Johanna hörte ruhig zu. Sie verlangte den Herzog zu sprechen. Es wurde ihr bedeutet, Don Philipp habe in dringenden Geschäften verreisen müssen.
In Wirklichkeit hielt sich Philipp auf einem Schloß in Aragon versteckt, bis er annehmen durfte, Johanna habe sich dem Unvermeidlichen ergeben. Er hatte ein paar gesellige Kumpane mit sich genommen, darunter den Ritter Franz von Kastilalt, einen Abenteurer und Possenreißer. Dieser wurde sein unzertrennlicher Trabant; auf die Gunst des Herzogs bauend, verübte er mancherlei Untaten und wurde der Schrecken friedlicher Bürger. Er war ein so gewaltiger Fresser, daß ihn einst der Graf von Aranda um Gottes willen ersuchte, sein Gebiet zu verlassen, weil er und seine Leute eine Hungersnot herbeiführen könnten.

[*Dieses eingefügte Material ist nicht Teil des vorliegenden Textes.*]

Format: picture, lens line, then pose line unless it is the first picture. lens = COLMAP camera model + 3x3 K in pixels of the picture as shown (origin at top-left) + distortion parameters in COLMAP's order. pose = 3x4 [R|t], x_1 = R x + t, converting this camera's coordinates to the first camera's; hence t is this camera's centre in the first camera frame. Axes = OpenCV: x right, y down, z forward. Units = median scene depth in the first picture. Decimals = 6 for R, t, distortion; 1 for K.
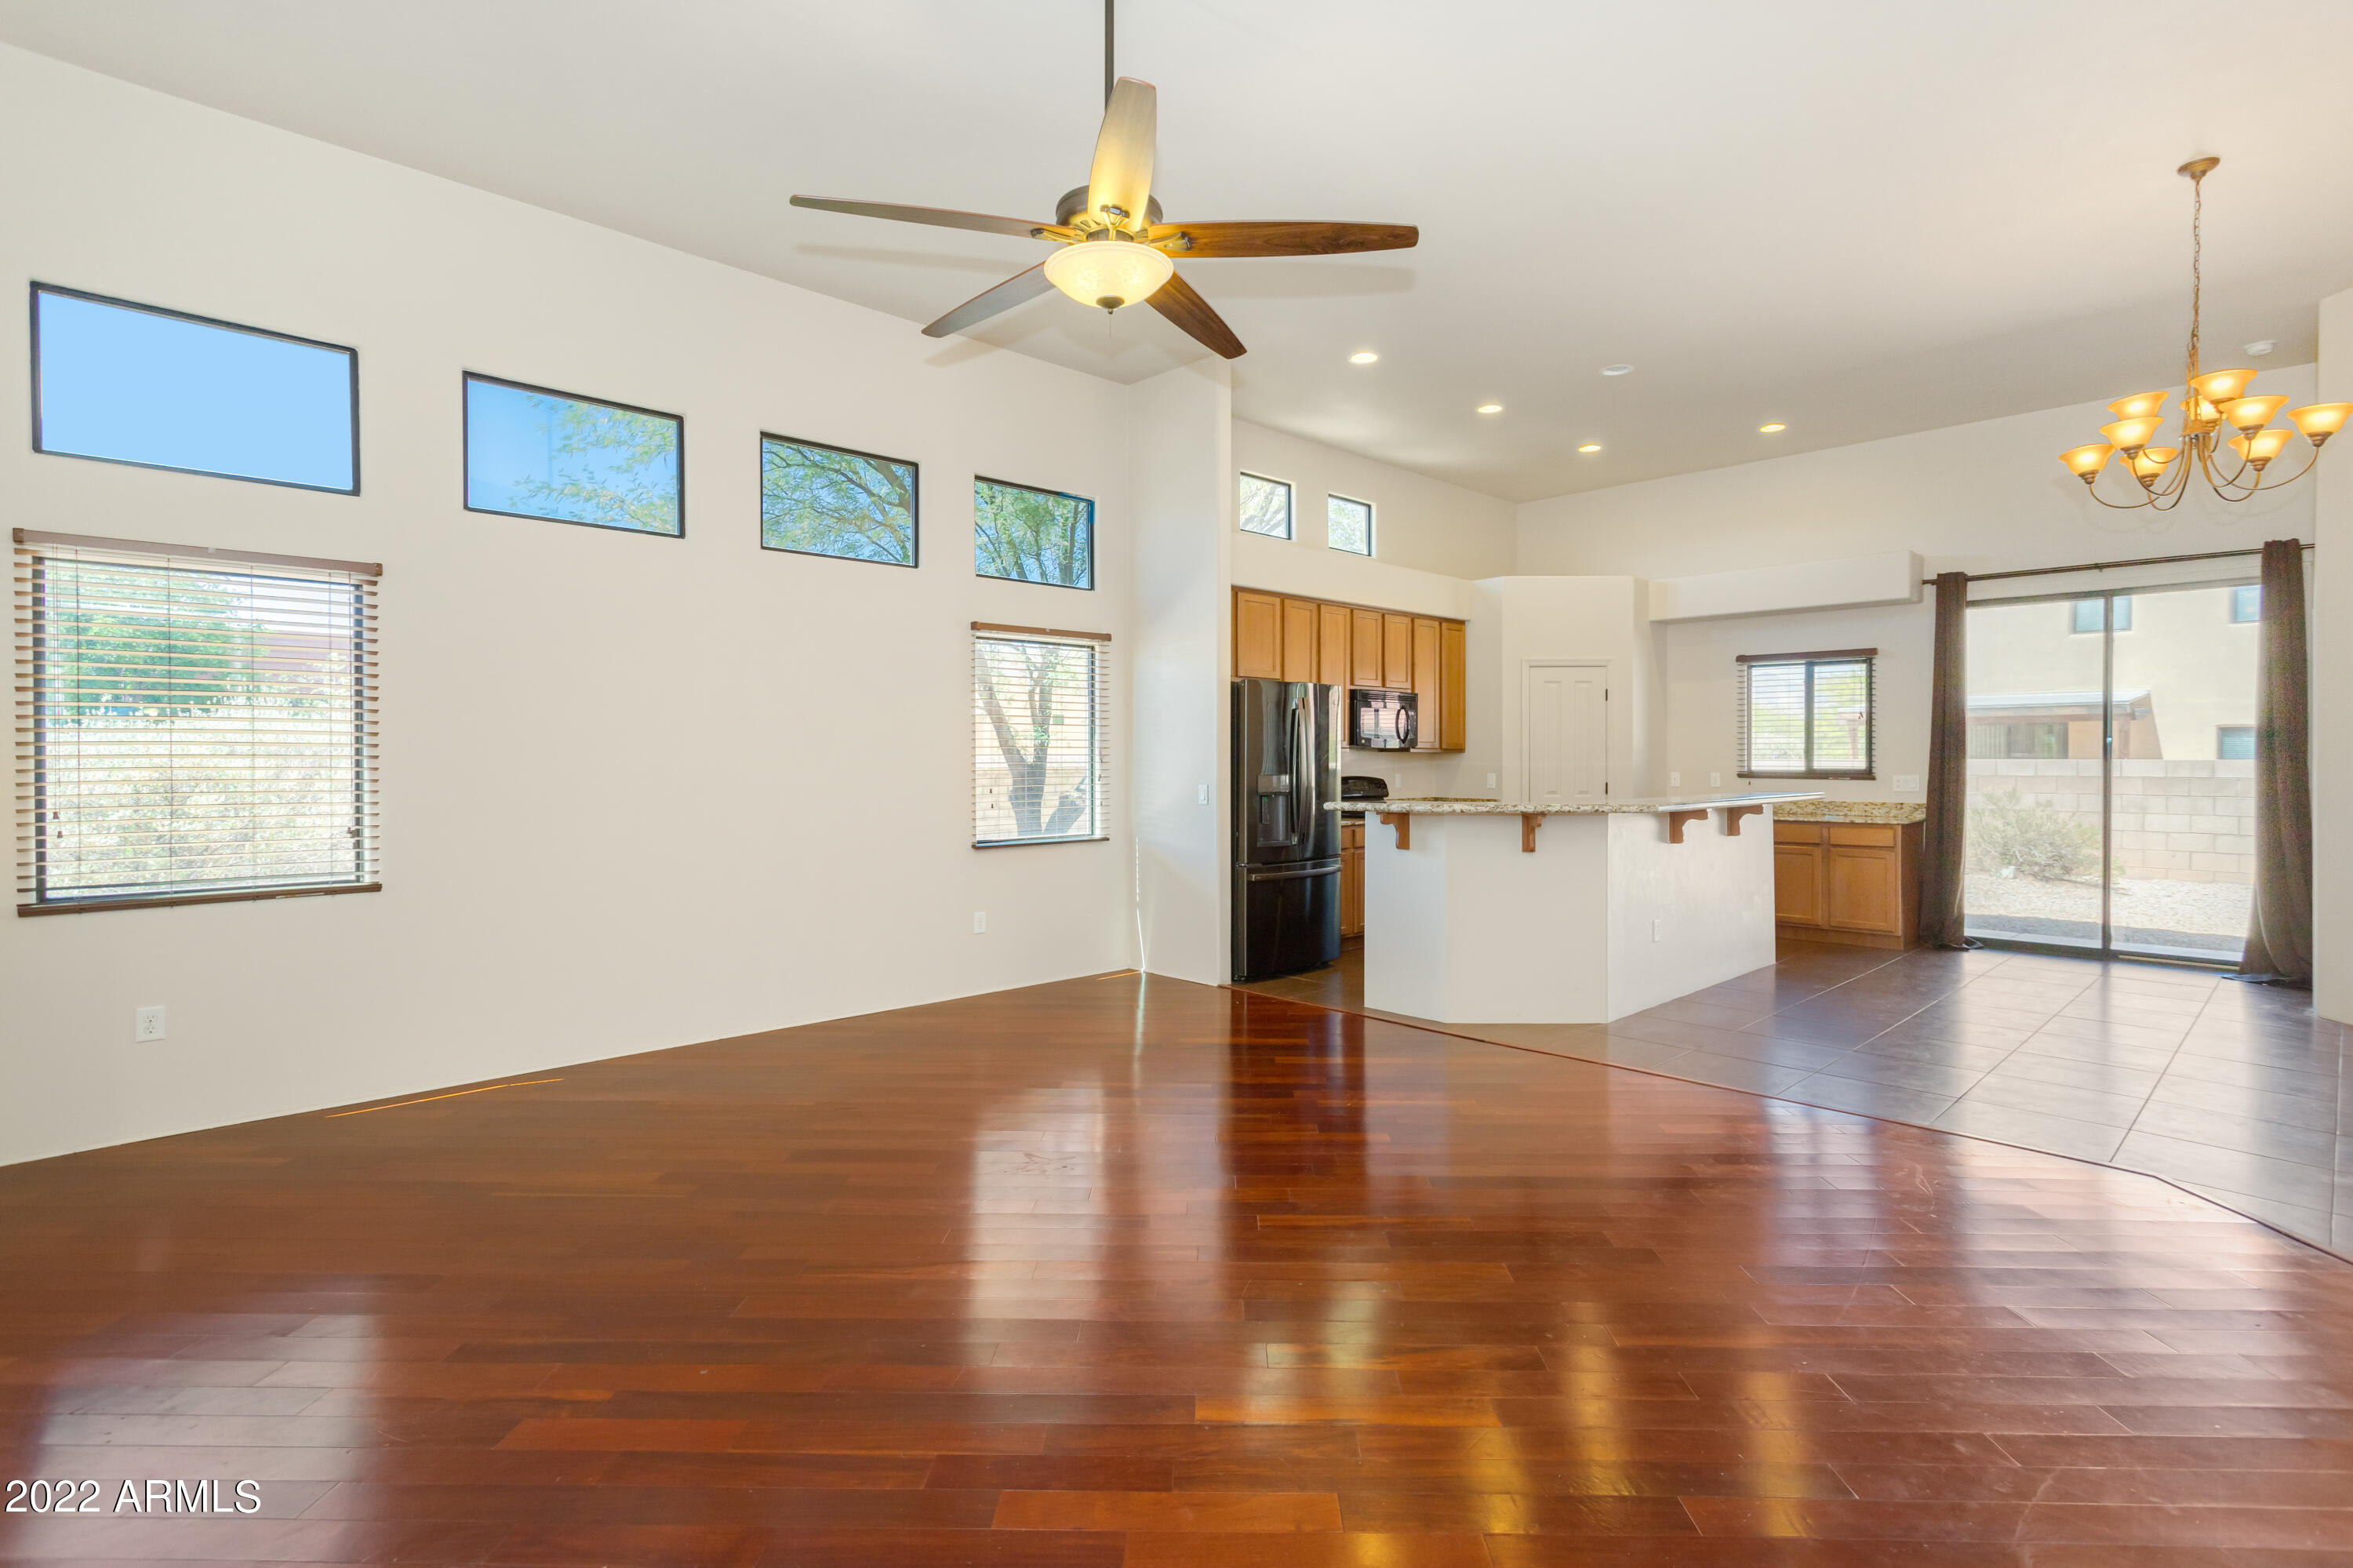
lens RADIAL K [[1128.5, 0, 1168.7], [0, 1128.5, 762.8], [0, 0, 1]] dist [0.004073, 0.001079]
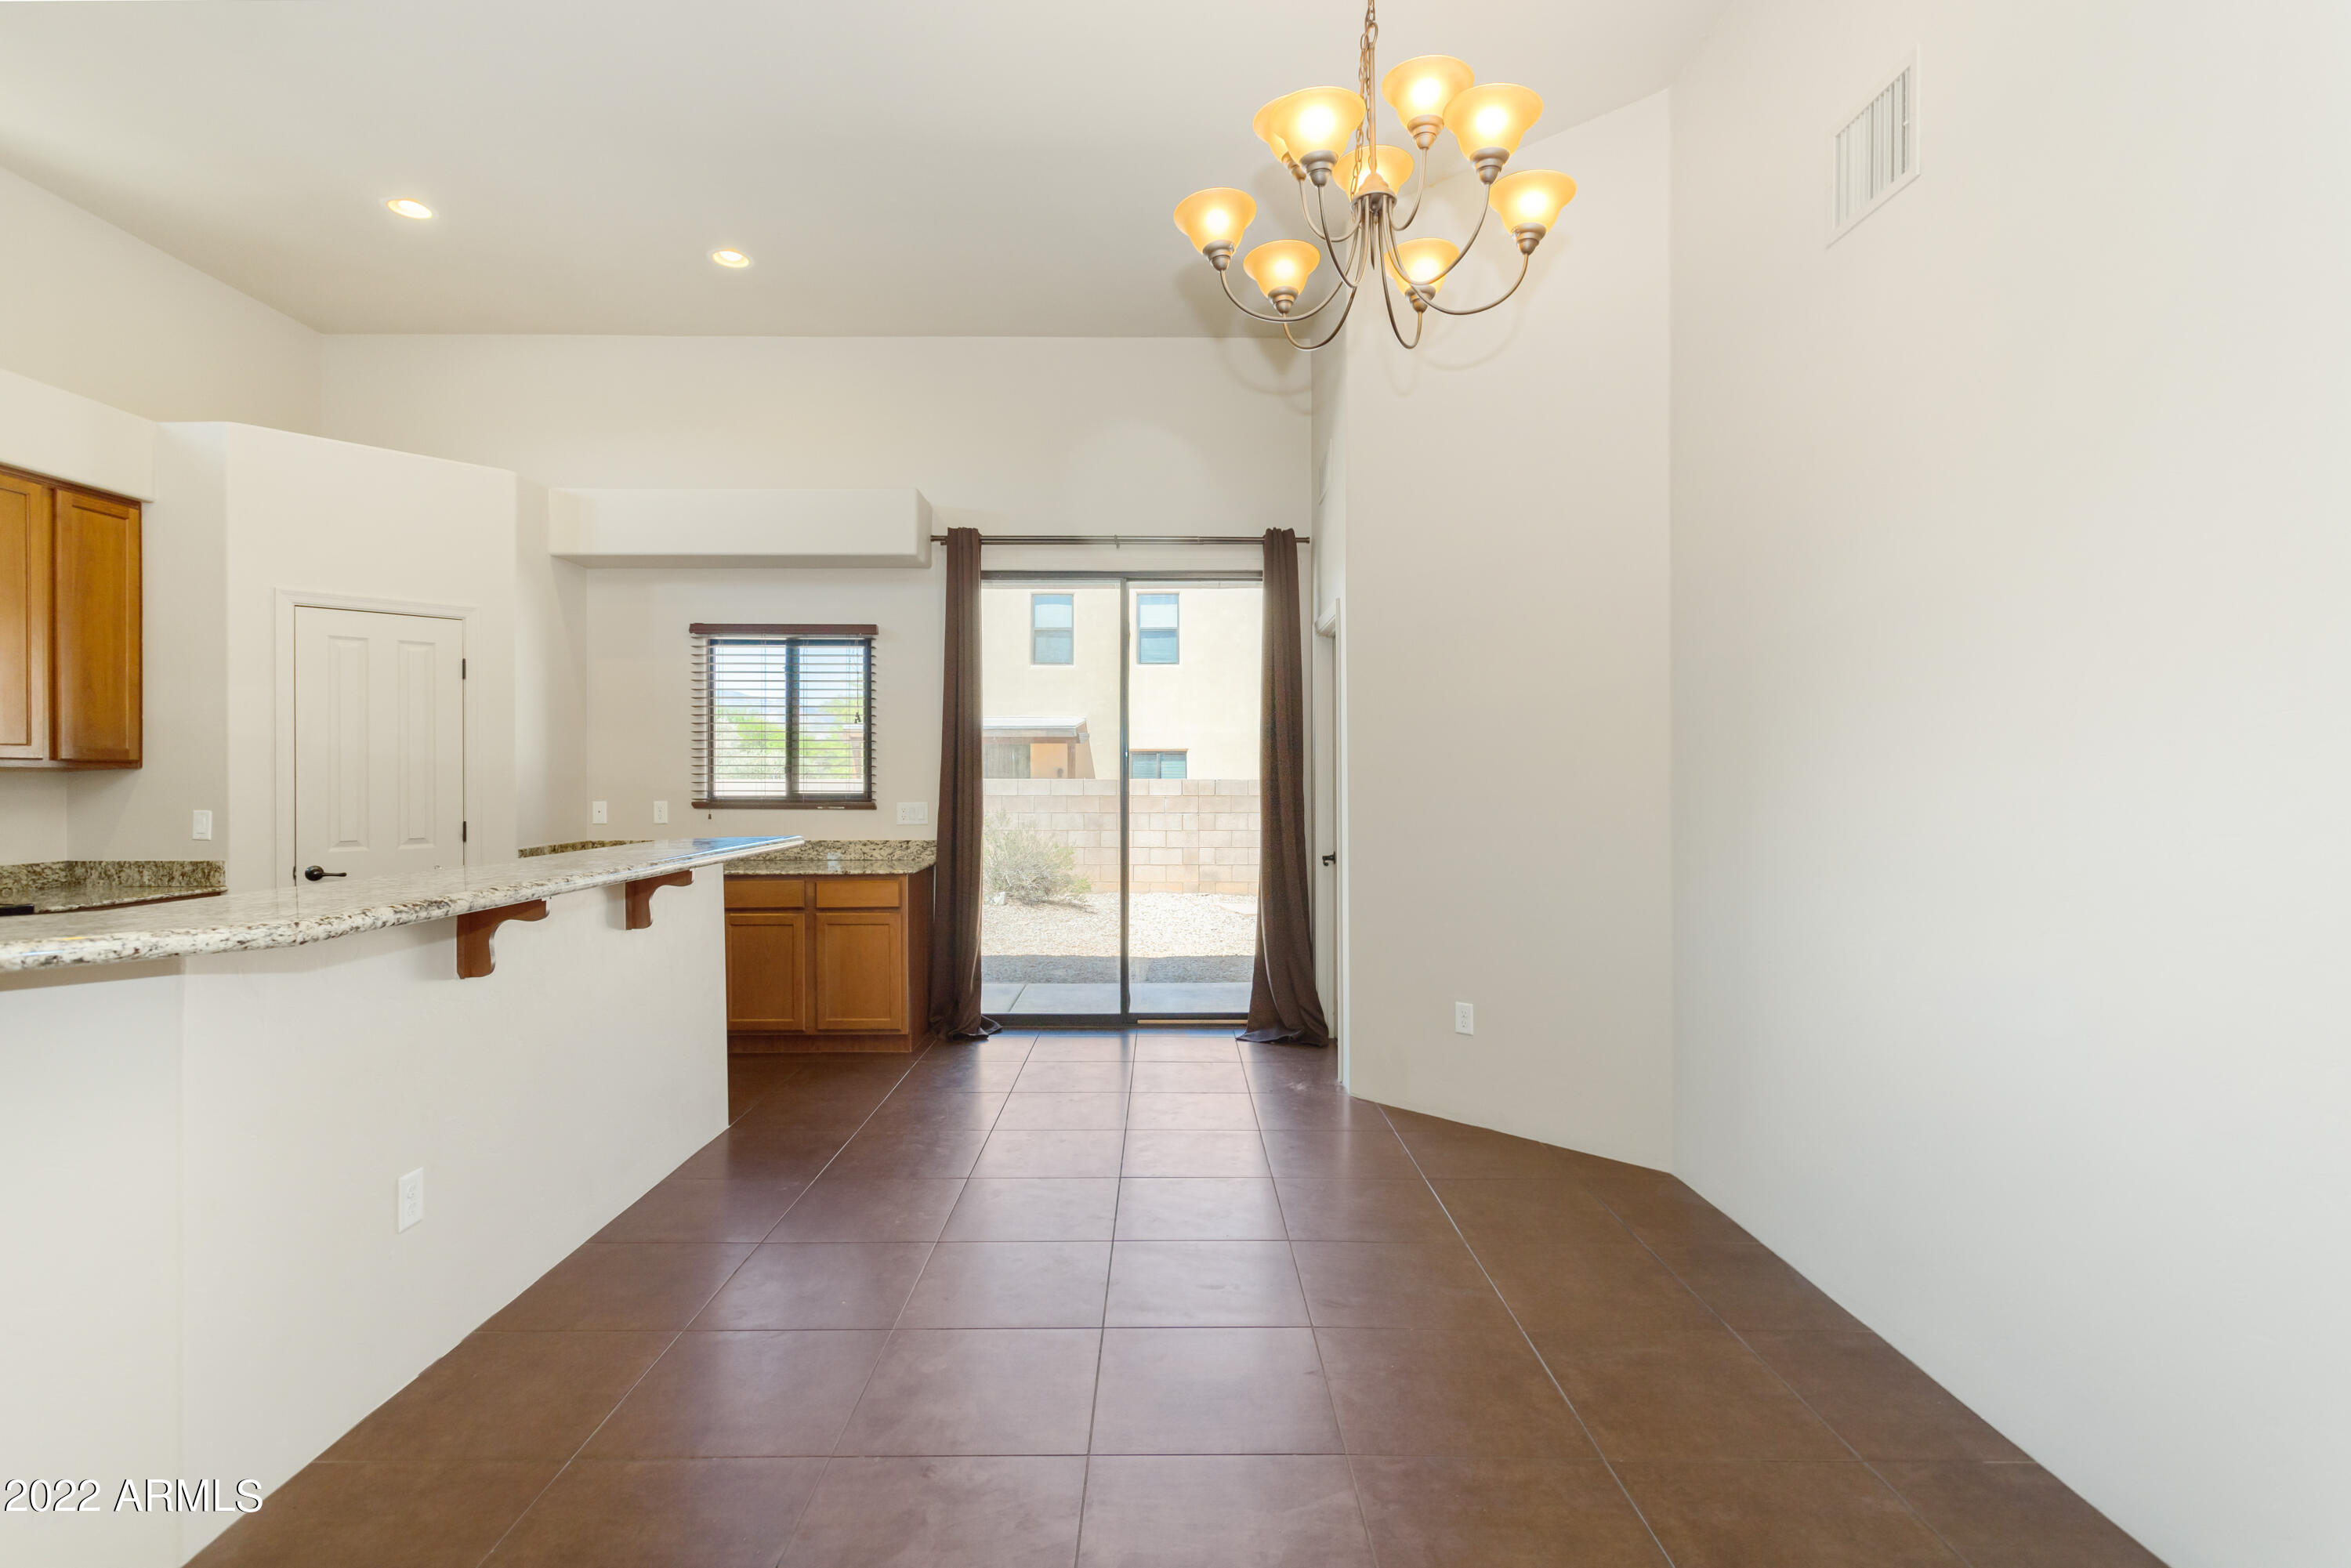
lens RADIAL K [[1097.2, 0, 1175.5], [0, 1097.2, 784.0], [0, 0, 1]] dist [-0.000326, 0.000464]
pose [[0.679052, -0.005461, 0.734070, 0.251421], [0.003630, 0.999985, 0.004081, -0.003095], [-0.734081, -0.000107, 0.679062, 0.400617]]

Dem Herzog wurde die Stadt zu eng, und von Castilien sprach er als von einer Provinz des Teufels. Verhaßt wurde ihm sein Haus, verhaßt der Himmel, der es bedeckte. Schien die Sonne, so beklagte er sich über ihre Glut, fiel Regen, so meinte er höhnisch, ein Land, das Wasser gebäre statt Wein, müsse man fliehen. Und er floh. Als die Unruhen in Flandern ausbrachen, begab er sich übers Meer nach Antwerpen, dort blieb er aber auch nicht lange, sondern zog den Rhein hinauf nach der fröhlichen Stadt Köln und zu seinem getreuen Pfalzgrafen. Dann hetzte es ihn weiter, er suchte die Heimat auf und verließ sie wieder, enttäuscht, beklommen und grundlos erbittert. Die Herren am kaiserlichen Hof wunderten sich über die unverträgliche Natur des Prinzen und seine hitzige Art; denn Philipp war ehedem sanft gewesen.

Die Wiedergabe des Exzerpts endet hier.